The DNS service is billed as a way to split up a domain name’s traffic depending on where the traffic originates. For example, if you have a parked domain name that receives traffic from the US, Mexico, Japan, China and Russia, you can choose where to send traffic from each country, depending on where you find that it can be monetized better. This is a neat concept for domain investors, but it can similarly work for domain developers, too.
Portland.com is the online guide to Portland, Oregon. Being from New Hampshire, when I hear Portland.com, I immediately think of Portland, Maine. Knowing the brains behind Portland.com, I am sure they analyzed their traffic to know that its looking for information about Portland, Oregon rather than Maine, however, I am sure there is some traffic looking for information about Portland, Maine.

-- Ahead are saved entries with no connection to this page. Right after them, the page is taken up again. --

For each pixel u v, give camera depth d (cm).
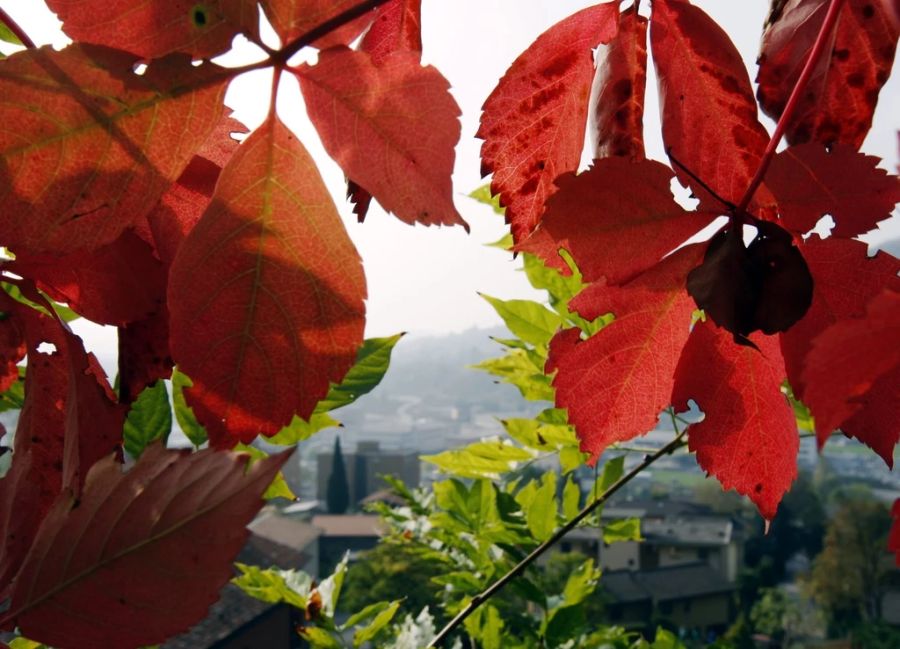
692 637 3306
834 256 41
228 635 1652
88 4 34
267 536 3034
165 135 35
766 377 45
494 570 220
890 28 47
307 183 36
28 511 38
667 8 48
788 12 50
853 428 38
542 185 51
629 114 51
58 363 43
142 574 31
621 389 48
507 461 230
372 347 109
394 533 281
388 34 48
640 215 43
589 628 242
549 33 49
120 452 41
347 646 201
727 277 39
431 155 36
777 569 3519
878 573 2844
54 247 35
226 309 36
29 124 34
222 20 35
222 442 37
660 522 3719
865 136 48
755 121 46
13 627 31
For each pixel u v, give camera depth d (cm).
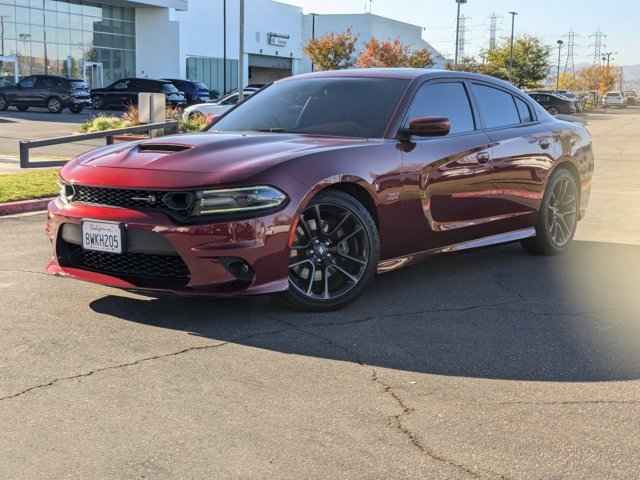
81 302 473
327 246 459
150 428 299
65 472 264
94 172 441
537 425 306
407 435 295
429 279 557
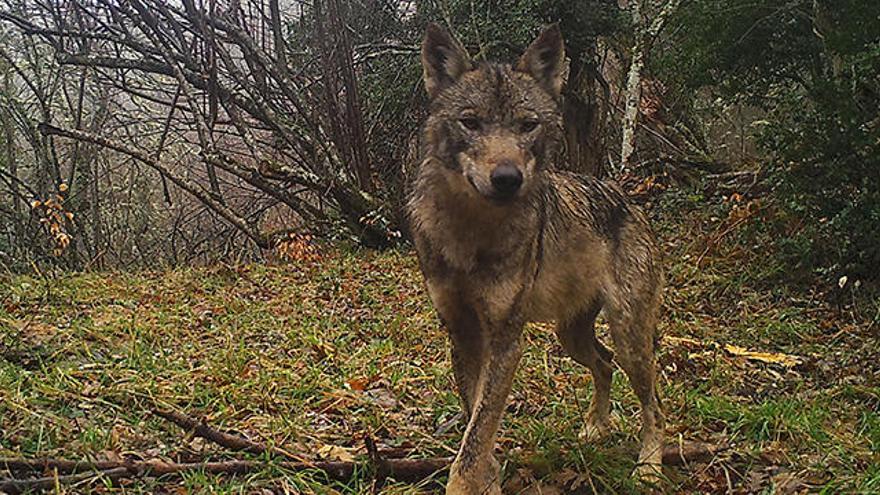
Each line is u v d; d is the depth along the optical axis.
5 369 1.43
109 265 3.98
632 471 1.20
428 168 1.17
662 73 3.47
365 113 4.03
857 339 2.02
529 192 1.13
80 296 2.30
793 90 2.74
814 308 2.30
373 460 1.14
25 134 4.14
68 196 3.95
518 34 3.82
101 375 1.49
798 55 2.76
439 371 1.62
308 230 3.67
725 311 2.31
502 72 1.18
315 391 1.51
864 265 2.32
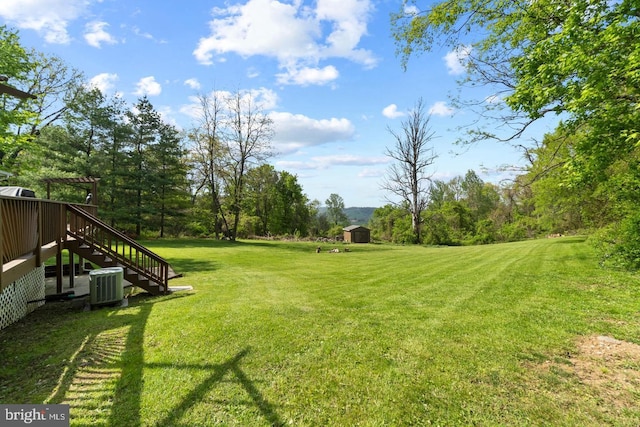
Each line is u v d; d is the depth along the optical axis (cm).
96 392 294
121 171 2284
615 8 463
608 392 276
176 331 442
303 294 676
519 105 611
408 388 290
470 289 668
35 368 347
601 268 779
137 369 335
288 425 244
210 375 319
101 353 380
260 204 4222
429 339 397
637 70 407
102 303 596
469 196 4541
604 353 346
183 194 2733
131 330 455
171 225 2722
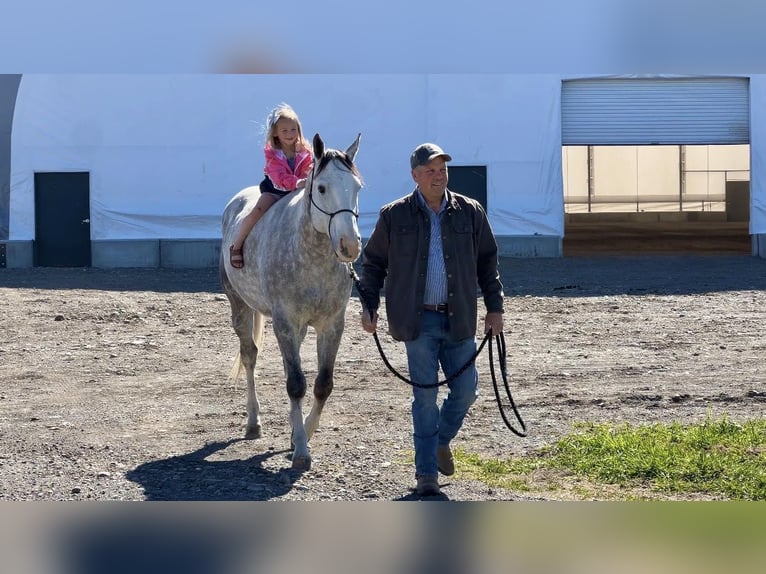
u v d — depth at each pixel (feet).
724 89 87.61
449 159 19.26
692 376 34.12
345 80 82.58
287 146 25.30
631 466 21.90
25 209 80.84
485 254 20.35
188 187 81.87
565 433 25.91
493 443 24.98
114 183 81.30
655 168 145.28
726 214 135.44
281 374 35.78
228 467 22.93
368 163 83.05
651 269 74.18
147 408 30.07
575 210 146.82
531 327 46.70
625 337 43.42
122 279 69.77
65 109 80.84
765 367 35.60
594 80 86.79
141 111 81.30
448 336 19.76
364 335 44.32
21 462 23.41
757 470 21.47
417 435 20.02
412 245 19.43
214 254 81.35
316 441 25.43
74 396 31.94
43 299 55.62
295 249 22.54
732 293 58.49
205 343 43.09
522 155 83.87
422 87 83.05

With help from ComWired.com, the owners can detect where the traffic is coming from, and if it’s coming from New England cities, hypothetically, they can send it to Portland.com/Maine, which would theoretically have a site all about the city in Maine. All other traffic can be sent to the main (ha ha) site where they would find information about Portland, Oregon. This could also be effective for country based geodomains.
I should add ComWired.com can only split up traffic by country at the moment, but they expect to be able to split it by city in a few short weeks. For now, the service is free to use, although that will probably change in the future.

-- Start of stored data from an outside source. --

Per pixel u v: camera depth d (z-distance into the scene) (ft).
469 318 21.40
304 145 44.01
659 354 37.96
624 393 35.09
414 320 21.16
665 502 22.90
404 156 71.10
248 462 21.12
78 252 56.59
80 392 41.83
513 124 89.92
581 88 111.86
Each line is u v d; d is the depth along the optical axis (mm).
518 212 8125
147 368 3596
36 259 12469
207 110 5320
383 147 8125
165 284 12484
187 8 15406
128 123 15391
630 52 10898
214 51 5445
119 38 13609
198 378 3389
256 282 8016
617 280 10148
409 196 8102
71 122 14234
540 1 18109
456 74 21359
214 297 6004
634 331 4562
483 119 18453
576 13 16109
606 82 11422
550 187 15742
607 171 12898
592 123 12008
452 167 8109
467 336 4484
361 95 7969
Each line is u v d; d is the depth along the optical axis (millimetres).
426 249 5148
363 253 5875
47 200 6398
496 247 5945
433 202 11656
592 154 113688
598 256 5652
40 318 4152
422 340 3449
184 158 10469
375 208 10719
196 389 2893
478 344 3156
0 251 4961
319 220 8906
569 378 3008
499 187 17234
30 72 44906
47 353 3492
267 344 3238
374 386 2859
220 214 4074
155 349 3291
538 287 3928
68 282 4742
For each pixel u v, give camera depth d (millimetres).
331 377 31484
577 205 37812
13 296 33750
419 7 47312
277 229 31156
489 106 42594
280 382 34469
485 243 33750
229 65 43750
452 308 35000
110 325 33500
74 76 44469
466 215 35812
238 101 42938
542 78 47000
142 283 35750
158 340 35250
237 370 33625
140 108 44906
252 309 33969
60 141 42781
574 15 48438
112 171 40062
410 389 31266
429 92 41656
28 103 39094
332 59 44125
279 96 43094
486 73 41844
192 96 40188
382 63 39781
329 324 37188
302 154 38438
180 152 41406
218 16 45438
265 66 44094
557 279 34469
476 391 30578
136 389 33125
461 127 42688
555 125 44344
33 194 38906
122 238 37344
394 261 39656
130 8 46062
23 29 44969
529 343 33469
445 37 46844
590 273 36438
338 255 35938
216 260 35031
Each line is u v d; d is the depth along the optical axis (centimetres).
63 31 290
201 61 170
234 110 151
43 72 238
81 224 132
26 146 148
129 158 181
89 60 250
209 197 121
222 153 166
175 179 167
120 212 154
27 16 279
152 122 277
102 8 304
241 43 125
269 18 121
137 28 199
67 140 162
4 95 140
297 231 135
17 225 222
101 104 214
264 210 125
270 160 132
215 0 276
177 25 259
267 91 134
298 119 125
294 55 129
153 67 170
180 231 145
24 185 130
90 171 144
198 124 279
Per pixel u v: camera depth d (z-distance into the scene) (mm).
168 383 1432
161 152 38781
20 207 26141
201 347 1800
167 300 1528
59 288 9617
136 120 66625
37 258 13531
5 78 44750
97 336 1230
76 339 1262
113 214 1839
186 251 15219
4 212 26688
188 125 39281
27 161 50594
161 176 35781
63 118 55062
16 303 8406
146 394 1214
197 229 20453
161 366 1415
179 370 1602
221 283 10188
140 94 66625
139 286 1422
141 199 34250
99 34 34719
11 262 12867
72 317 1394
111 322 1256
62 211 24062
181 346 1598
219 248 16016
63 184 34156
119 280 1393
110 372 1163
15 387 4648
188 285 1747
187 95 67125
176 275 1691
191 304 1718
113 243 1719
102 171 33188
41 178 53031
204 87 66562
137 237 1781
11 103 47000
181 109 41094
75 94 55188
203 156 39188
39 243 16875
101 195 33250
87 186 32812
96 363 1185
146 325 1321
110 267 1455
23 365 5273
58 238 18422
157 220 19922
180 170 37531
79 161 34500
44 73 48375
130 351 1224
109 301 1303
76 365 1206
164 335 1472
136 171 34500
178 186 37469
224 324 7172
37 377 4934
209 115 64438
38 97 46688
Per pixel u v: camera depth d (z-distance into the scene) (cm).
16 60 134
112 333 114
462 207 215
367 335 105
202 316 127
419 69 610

This sounds like a great tool – look forward to learning more about it. Please keep us posted.
This is a great concept and could prove to be really valuable for geo domainers. For example, if you own Springfield.com (I don’t), you can currently only focus on one of the many Springfields. With Sean’s new product, you can build a site for each of the Springfields, collect ad revenue from businesses in each of the Springfields, and send vistors to the most appropriate page on your site, all with just one excellent domain name.
Now Skip doesn’t have to choose between Portland, OR, Portland, ME, Portland, TN, etc. He can own and target them all.

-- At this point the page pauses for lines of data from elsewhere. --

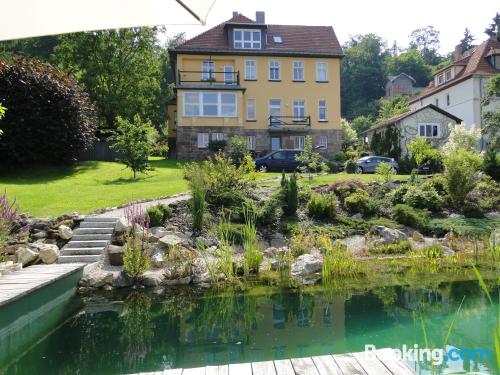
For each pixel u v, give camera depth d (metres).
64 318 6.37
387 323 5.84
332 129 30.70
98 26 3.03
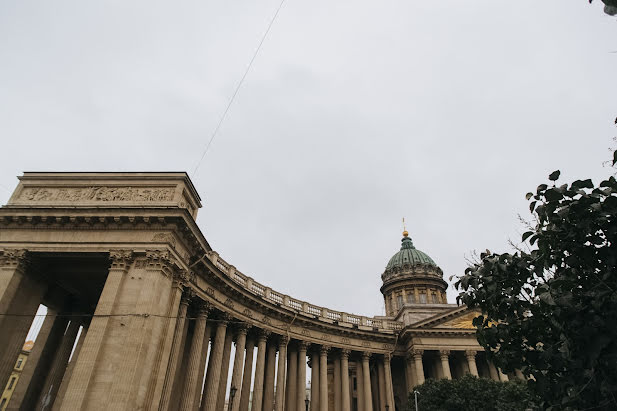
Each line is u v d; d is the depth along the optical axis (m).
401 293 77.50
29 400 32.81
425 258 82.56
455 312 55.53
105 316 26.17
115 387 23.83
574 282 7.38
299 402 46.38
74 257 30.16
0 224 30.53
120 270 27.89
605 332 6.40
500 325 8.89
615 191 7.27
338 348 52.41
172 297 29.56
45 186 33.03
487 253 10.07
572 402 7.19
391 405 51.84
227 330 41.62
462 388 37.66
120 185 32.59
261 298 44.06
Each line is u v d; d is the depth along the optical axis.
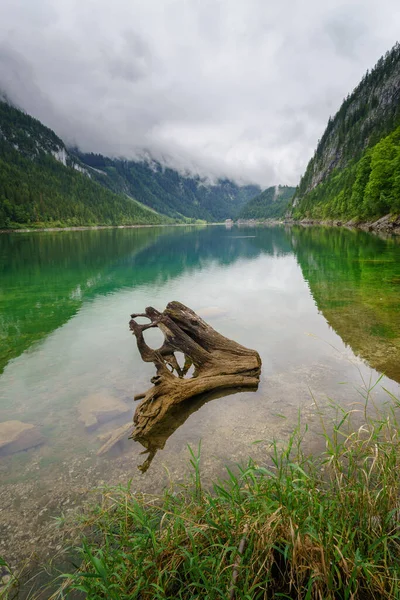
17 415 5.29
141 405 5.22
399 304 11.19
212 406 5.38
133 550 2.66
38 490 3.65
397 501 2.72
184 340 6.76
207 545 2.63
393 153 51.16
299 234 57.59
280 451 4.09
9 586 2.61
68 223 133.62
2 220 102.31
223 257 27.84
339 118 173.00
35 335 9.27
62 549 2.92
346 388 5.70
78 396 5.89
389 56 160.62
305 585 2.28
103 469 3.98
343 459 3.67
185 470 3.89
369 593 2.21
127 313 11.37
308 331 8.84
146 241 52.03
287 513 2.54
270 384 6.01
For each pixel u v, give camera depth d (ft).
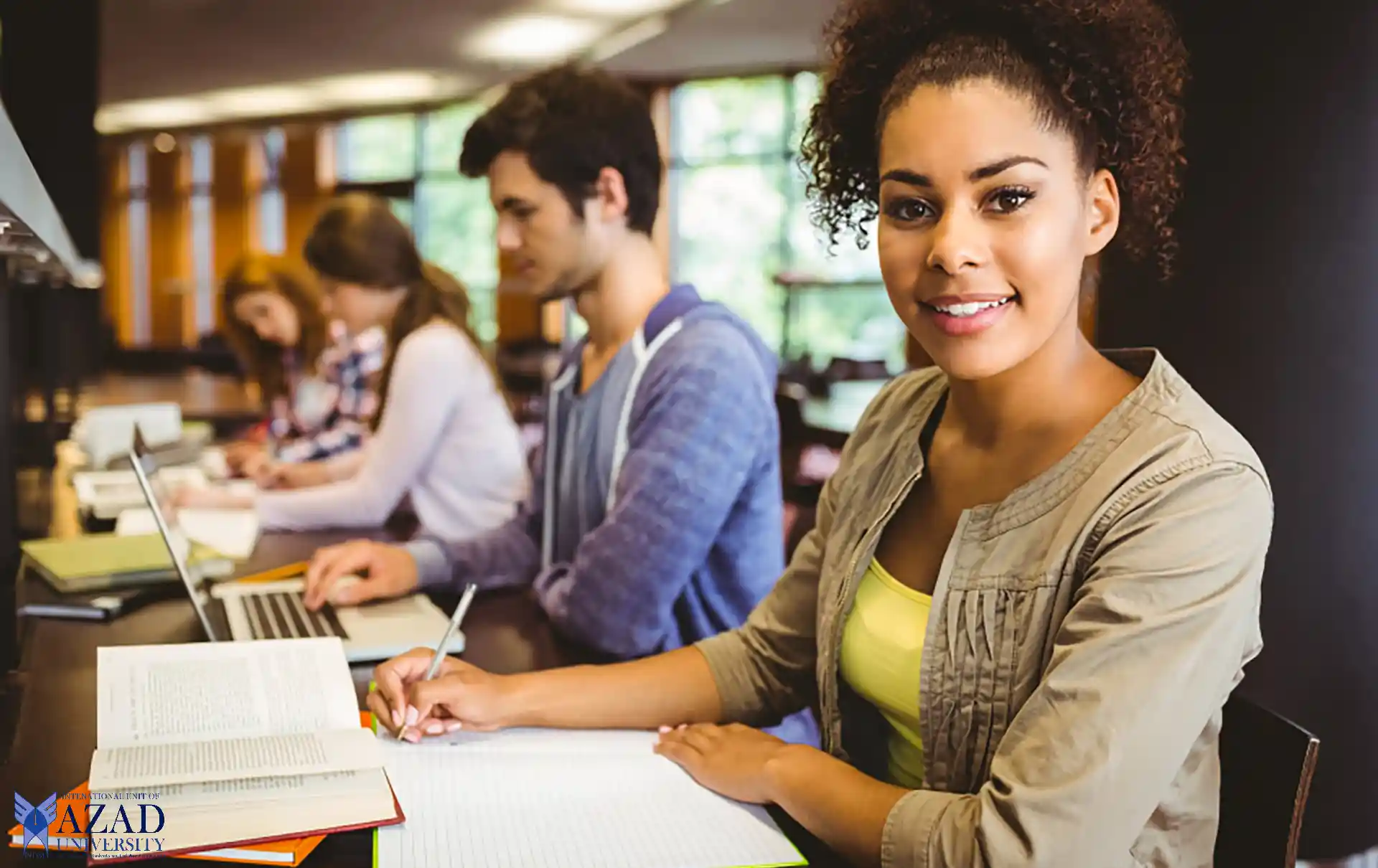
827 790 3.45
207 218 48.65
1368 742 7.70
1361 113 7.21
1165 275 3.82
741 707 4.42
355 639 5.26
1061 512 3.38
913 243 3.39
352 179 42.68
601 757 4.04
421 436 8.45
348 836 3.37
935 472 3.89
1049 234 3.28
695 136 31.60
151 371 33.06
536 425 23.09
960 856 3.02
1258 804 3.38
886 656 3.81
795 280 28.04
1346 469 7.48
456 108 38.60
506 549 6.51
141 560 6.54
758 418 5.51
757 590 5.69
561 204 5.82
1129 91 3.32
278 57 33.50
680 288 5.72
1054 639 3.32
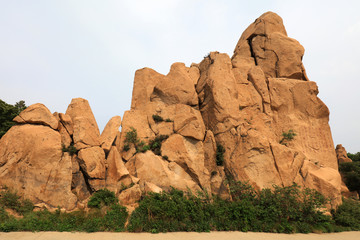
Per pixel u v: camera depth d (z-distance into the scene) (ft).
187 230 51.29
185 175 75.20
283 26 122.01
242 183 73.92
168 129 84.89
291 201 64.95
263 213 60.44
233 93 91.25
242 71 105.29
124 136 81.41
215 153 81.82
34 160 59.98
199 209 56.90
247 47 119.85
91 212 54.90
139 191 64.69
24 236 41.63
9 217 48.73
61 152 63.57
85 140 68.85
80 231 46.57
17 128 63.31
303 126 94.68
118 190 65.77
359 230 65.36
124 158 77.87
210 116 90.43
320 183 75.87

@Lou The only problem I would see for geo domains, would be that many of them are targeting tourists, not from the area.
But even then I guess you could have another page/site setup where people not from any of those areas are directed and can choose the Portland they were looking for.
Lets see how long the service will be available for free before he starts billing for it.
Sandy — You’re right. The trick will be to give visitors a choice. A person in Maine may want to find info on Portland, OR, so there will have to be a way for them to choose the “Portland” they want. If that can be figured out (and I think that it can), these great domains become even more valuable.
Hi Elliot,
Nice topic to write about.
The comment left above Sandy is correct.
Your rational is also correct.
The reality is the following, GEO names get local traffic and NON-local traffic.
I face this with my http://www.Mexico.us site. There are five areas within the United States that are named “Mexico”
Since you the GEO-IP tracker doesn’t know which Mexico is being saerched… Whats best is to possibly create a section within the header that reads the “City, State”
Then the next decision should be whether you will located the other “City, State” information on sub-domains or just folders. Geoffrey
This topic has been
Thanks for pointing out this service Elliot. I’m going to check it out.
@Sandy I wonder if some kind of split landing page would be useful or just annoying (i.e. the first page has two options — “did you mean portland, or or portland, me?”) which then redirects you to the appropriate site.